L’intelligence artificielle (IA) transforme le monde à une vitesse fulgurante. En parallèle, des réglementations émergent pour encadrer cette technologie. Dans ce contexte, le Sénégal, au sein de l’ensemble africain, se trouve en pleine phase de gestation d’un cadre éthique adapté.
Alors que le sommet sur l’Intelligence artificielle se tiendra à Paris les 10 et 11 février, réunissant une centaine de chefs d’État et de figures majeures de la tech, l’Europe a déjà pris une longueur d’avance dans la réglementation de l’IA. Depuis le 2 février 2025, l’IA Act est entrée en vigueur en Europe.
Cette réglementation vise à trouver un équilibre délicat : limiter les abus et dérives de l’IA tout en stimulant l’innovation.
Ce premier volet, destiné aux entreprises européennes, interdit certaines pratiques jugées dangereuses ou contraires aux droits fondamentaux, comme/
_l’analyse comportementale pour restreindre l’accès à des services,
_la reconnaissance faciale dans les espaces publics,
_ou encore le fichage basé sur des critères comme l’origine ethnique,
_la religion,
_l’orientation sexuelle ou les opinions politiques.

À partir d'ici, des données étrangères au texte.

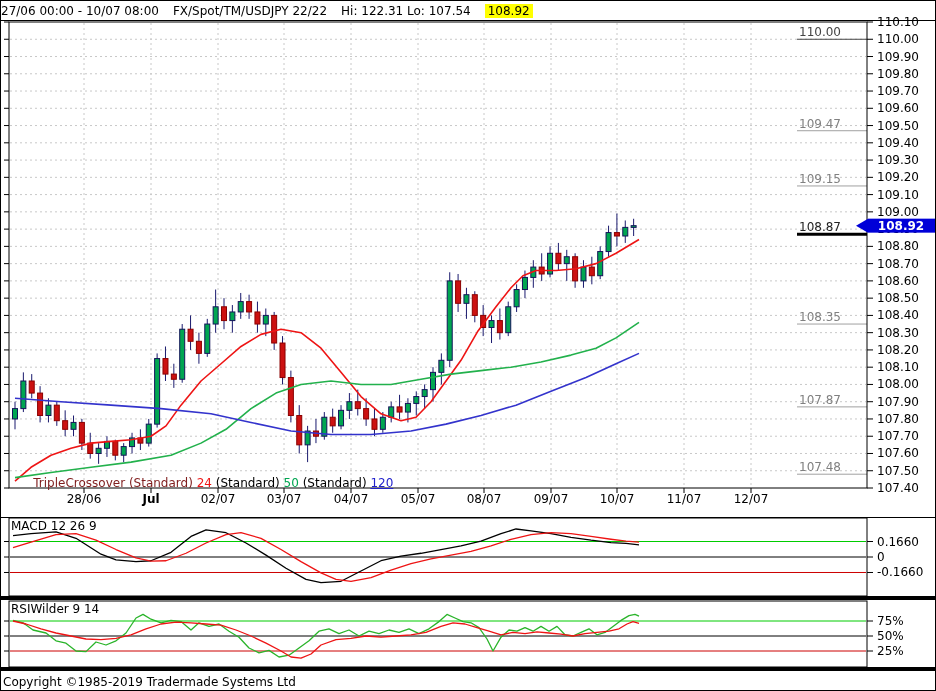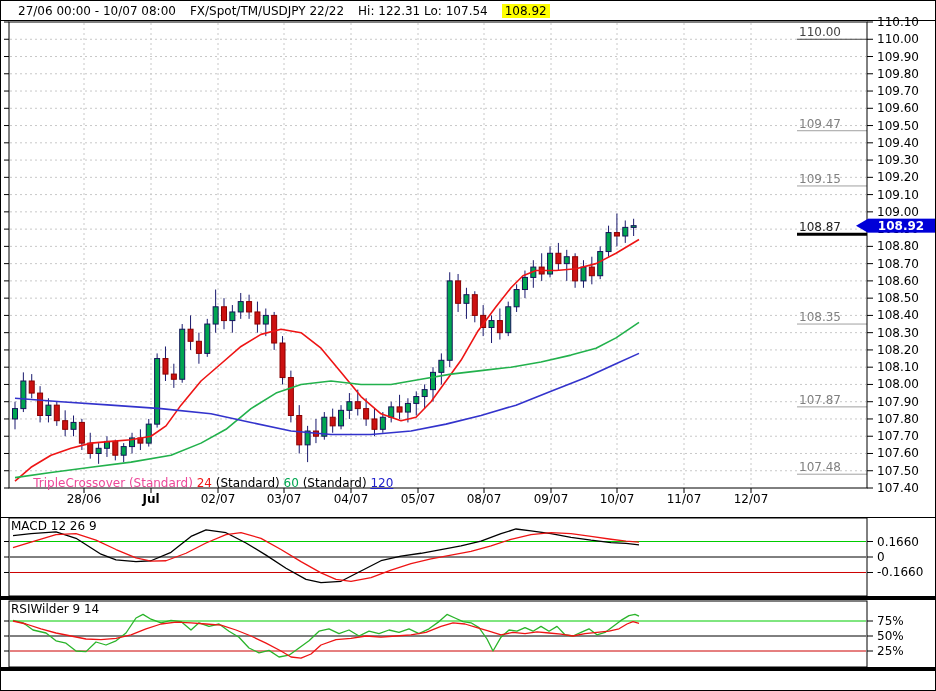--- a/index.html
+++ b/index.html
@@ -4,21 +4,21 @@
 <style>
   html,body{margin:0;padding:0;background:#e8e8e8;}
   .window{
     position:relative;width:936px;height:691px;background:#fff;
     border:1px solid #000;box-sizing:border-box;overflow:hidden;
     font-family:"DejaVu Sans","Liberation Sans",sans-serif;color:#000;
   }
   .header{
     position:absolute;left:0;top:0;width:100%;height:20px;box-sizing:border-box;
     border-bottom:1px solid #000;display:flex;align-items:center;
-    gap:14px;padding-left:17px;font-size:12px;white-space:nowrap;background:#fff;
+    gap:14px;font-size:12px;white-space:nowrap;background:#fff;
   }
   .header .last{background:#ffff00;padding:0 3px;}
   svg.chart-canvas{position:absolute;left:0;top:0;}
   .legend{position:absolute;left:17px;top:461px;font-size:12px;white-space:pre;}
   .panel-label{position:absolute;left:10px;font-size:12px;background:transparent;text-align:center;}
   .panel-label.macd{top:518px;}
   .panel-label.rsi{top:601px;}
   .footer{
     position:absolute;left:0;top:671px;width:100%;height:19px;background:#fff;
     font-size:12px;padding:3px 0 0 2px;box-sizing:border-box;white-space:nowrap;
@@ -394,20 +394,21 @@
         <text x="876" y="654" font-size="12" font-family="DejaVu Sans, Liberation Sans, sans-serif" fill="#000">25%</text>
         <polyline points="12,619.4 22,621.8 32,629 45,632 55,639.8 65,642.2 75,650 85,650.6 95,641 105,644 115,639.8 125,632 135,617 142,613.4 150,618.2 160,621.8 170,619.4 180,620.6 190,629 198,621.8 208,625.4 218,623 228,630.2 238,636.2 248,647 258,651.8 268,649.4 278,656 288,654.2 298,647 308,639.8 318,630.2 328,627.8 338,632.6 348,629 358,635 368,630.2 378,632.6 388,629 398,631.4 408,627.8 418,632.6 428,627.8 438,620.6 446,613.4 454,617 462,620.6 470,621.8 478,626.6 486,638 492,650 500,636.2 508,629 516,630.2 524,626.6 532,630.2 540,625.4 548,630.2 556,625.4 564,633.8 572,635 580,631.4 588,627.8 596,633.8 604,631.4 612,625.4 620,619.4 628,614.6 634,613.4 638,615.2" fill="none" stroke="#2ab42a" stroke-width="1.3" stroke-linejoin="round"></polyline>
         <polyline points="12,620 25,623 40,627.8 55,632 70,635 85,638 100,638.6 115,637.4 130,633.8 145,627.8 160,623 175,621.2 190,621.8 205,623 220,624.2 235,629 250,635 265,642.2 280,650 290,656 300,657.2 310,653 320,644 335,638.6 350,637.4 365,635 380,636.2 395,635 410,633.8 425,631.4 440,625.4 452,621.8 464,623 476,626.6 488,630.2 500,633.8 512,631.4 524,632.6 536,630.8 548,632 560,633.2 572,635 584,632.6 596,631.4 608,630.2 618,627.8 626,623 632,620.6 638,622.4" fill="none" stroke="#ee1414" stroke-width="1.3" stroke-linejoin="round"></polyline>
       </g>
       <line x1="0" y1="516.5" x2="936" y2="516.5" stroke="#000"></line>
       <rect x="0" y="595" width="936" height="4" fill="#000"></rect>
       <rect x="0" y="666" width="936" height="4" fill="#000"></rect>
     </svg>
 
   <div class="legend">
-    <span style="color: #ec4899;">TripleCrossover (Standard) </span><span style="color: rgb(238, 20, 20);">24</span><span style="color: rgb(0, 0, 0);"> (Standard) </span><span style="color: rgb(0, 166, 81);">60</span><span style="color: rgb(0, 0, 0);"> (Standard) </span><span style="color: rgb(34, 34, 204); text-decoration: underline;">120</span>
+    <span style="color: #7f1d1d;">TripleCrossover (Standard) </span><span style="color: rgb(238, 20, 20);">24</span><span style="color: rgb(0, 0, 0);"> (Standard) </span><span style="color: rgb(0, 166, 81);">50</span><span style="color: rgb(0, 0, 0);"> (Standard) </span><span style="color: rgb(34, 34, 204); text-decoration: underline;">120</span>
   </div>
 
   <div class="panel-label macd">MACD 12 26 9</div>
   <div class="panel-label rsi">RSIWilder 9 14</div>
 
+  <div class="footer">Copyright ©1985-2019 Tradermade Systems Ltd</div>
 
 </div>
 
 </body></html>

Ces mesures illustrent l’urgence d’un cadre réglementaire, à une époque où l’intelligence artificielle, notamment générative, devient un levier de pouvoir pour les grandes puissances. Face à la domination des géants chinois et américains, une question s’impose : quelle stratégie pour le Sénégal et l’Afrique ?
IA et géopolitique
Aux États-Unis, l’intelligence artificielle est utilisée par des organismes comme la CIA pour des missions stratégiques, notamment le profilage de dirigeants mondiaux. En exploitant des masses de données (déclarations publiques, statistiques, biographies, télégrammes diplomatiques, etc.), l’IA peut reconstituer les modes de pensée de personnalités clés et prédire leurs décisions.
Ces usages, illustrés par des « jumeaux numériques », montrent le potentiel immense mais aussi les risques inhérents à l’IA.
Les défis du Sénégal dans un contexte mondial
Pour le Sénégal, l’IA reste un domaine en plein essor. Selon Emmanuel Diokh, juriste spécialisé dans le numérique, une double approche est nécessaire : « encourager l’innovation en stimulant la recherche, en développant les compétences locales et en promouvant l’usage de l’IA pour le développement socio-économique. »
Le Sénégal s’est également doté d’une « Stratégie nationale et feuille de route sur l’Intelligence artificielle (IA) ».
Parmi ses objectifs figurent une utilisation éthique et responsable de l’IA, la protection des données personnelles, le respect de la vie privée et la réduction des disparités d’accès aux technologies IA.
Le juriste sénégalais insiste sur l’urgence d’une régulation adaptée : « Cela permettra d’encadrer les usages pour garantir la dignité humaine, protéger les données et prévenir les dérives comme les deepfakes. »
Une telle stratégie implique de concilier innovation et régulation.
Bien que des bases aient été posées, notamment sur les données, une collaboration étroite entre chercheurs, innovateurs et décideurs politiques est indispensable pour construire une vision cohérente et contrer l’hégémonie des géants technologiques de la Silicon Valley, pense M. Diokh.
Exemples de dérives et enjeux de régulation
L’IA comporte des risques réels, comme l’a montré l’affaire impliquant le député Guy M. Sagna. Un deepfake le montrant à La Mecque a trompé même des journalistes. « Si ce type de manipulation avait concerné un contexte compromettant, les conséquences auraient pu être graves.
Ce cas souligne les dangers des technologies comme les deepfakes, capables de désinformer, manipuler et nuire à la réputation des individus », prévient l’expert en législation du numérique.
L’Afrique : Entre innovation et souveraineté
L’Afrique, et le Sénégal en particulier, doit adopter une approche stratégique pour tirer parti de l’IA tout en protégeant ses intérêts.
Pour Emmanuel Diokh, « cela passe par une meilleure valorisation des données du continent, actuellement exploitées par des acteurs extérieurs ; mais aussi l’éducation et la sensibilisation des populations sur les opportunités et les dangers de l’IA ; et enfin une coopération régionale pour établir un cadre éthique et technologique propre à l’Afrique »
L’Afrique ne doit pas se contenter d’être un consommateur de technologies.
Elle doit devenir un acteur influent, alliant innovation et conscience éthique, pour exploiter pleinement le potentiel de l’intelligence artificielle tout en protégeant ses valeurs et son autonomie.